Joe Biden made more comments about the Keystone XL pipeline project on Friday and Alberta’s premier was quick to fire back.

The presumptive Democratic nominee reiterated his promise to stop the project if he’s elected U.S. president.

“I’ve been against Keystone from the beginning. It is tarsands that we don’t need — that in fact is very, very high pollutant,” Biden said in an interview with CNBC.

Biden said he wouldn’t want to stop all oil projects immediately, but vowed to transition the U.S. “gradually… to a clean economy.”

He said Keystone “does not economically, nor, in my view, environmentally, make any sense.”

At a news conference in Calgary, Alberta Premier Jason Kenney was asked about what Biden said.

“It’s a hugely important strategic development for the United States that North America is now energy independent — no longer dependent on imports from OPEC dictatorships like Venezuela and Saudi Arabia.”

Kenney also pointed out the impact the original Keystone pipeline has on American jobs.

“The Keystone pipeline began operating a decade ago,” the premier said. “It delivers about 600,000 barrels a day of heavy Alberta crude to refineries primarily in the Midwest in Illinois.

“We would hope to have a chance to ensure Mr. Biden was aware of these facts and also aware that the building trades union, the construction unions, the steelworkers unions — which are traditional supporters of Mr. Biden’s party — are strongly in favour of the Keystone XL pipeline expansion, which has already crossed the border, which is creating thousands of jobs on both sides of the border and which will ensure that the United States is no longer dependent on OPEC crude,” Kenney said.

He also disputed Biden’s claims that the pipeline is neither economically viable nor environmentally responsible.

“He said Keystone is not economically viable,” Kenney said. “It has been operating for 10 years, profitably and successfully, both for the refineries, American consumers and Canadian producers.

“Keystone XL is obviously economically viable because the shippers have signed up for long-term contracts to ensure that and the refineries in the U.S. are desperate for the product.”
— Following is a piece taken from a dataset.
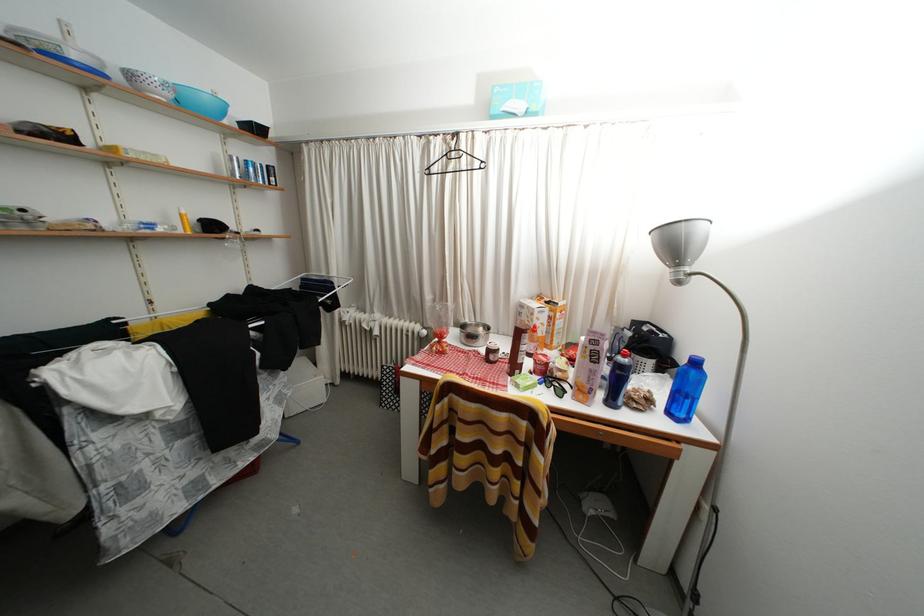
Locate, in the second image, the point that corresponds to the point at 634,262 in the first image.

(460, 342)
“He also said that Keystone — and I’m going to assume he meant here Keystone XL — was not environmentally responsible,” Kenney added.

“But, in fact, two reports conducted by the U.S. State Department, under the leadership of then-Secretary of State Hillary Clinton and President Barack Obama, concluded that Keystone XL would actually reduce CO2 emissions because shipping oil by pipeline means substantially lower emissions than the alternative, which is shipping it by rail.”
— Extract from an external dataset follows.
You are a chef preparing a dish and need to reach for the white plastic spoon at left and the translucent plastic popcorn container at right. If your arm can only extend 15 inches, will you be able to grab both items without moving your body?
Kenney said he looks forward to having the opportunity to make sure Biden is “aware of these facts.”

“One way or another, the American economy needs this energy,” he said.

“It will either get it from the socialist dictatorship and OPEC state Venezuela or from the American ally and democratic free-market economy of Alberta. And either it will be shipped from Alberta to U.S. refineries by rail with higher carbon emissions or safely by pipe with lower carbon emissions.”